Sangat sulit bagi mereka untuk berbicara dengan suami dengan jujur soal ini. Mereka sering merasa direndahkan, padahal semua perempuan yang saya wawancarai berpendidikan tinggi dan pernah memiliki karir. Bukan berarti juga suami mereka maksa istrinya untuk terus bekerja, tapi penekanan bahwa mereka yang ‘bekerja’ adalah yang membawa uang ke rumah sangat tertanam kuat di masyarakat, ditambah lagi stereotip bahwa perempuan tajir hanya gemar belanja sana sini. Mereka memiliki dilema tentang hal ini. Mereka merasa serba kekurangan, dan saya sadar ini kedengarannya aneh banget, tapi dalam konteks pribadi, seperti inilah yang mereka rasakan.

Apakah kamu bisa menjadi orang baik dan tajir?

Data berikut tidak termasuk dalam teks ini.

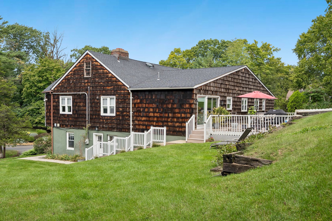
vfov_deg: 37.9
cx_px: 166
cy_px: 110
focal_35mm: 35
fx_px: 323
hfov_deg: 54.4
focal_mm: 35
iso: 250
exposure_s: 1/200
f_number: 8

Saya tidak akan menjawab itu. Intinya bukan perihal, “Apakah kamu bisa menjadi orang yang baik dan menjadi bagian dari satu persen masyarakat yang terkaya?” Ini tergantung definisi seseorang tentang orang baik, ya toh? Tapi tentu saja menggunakan definisi yang umum, orang kaya adalah orang baik juga. Buat saya pertanyaannya adalah, “Kenapa kita ingin sekali orang kaya tidak bisa menjadi orang yang baik?”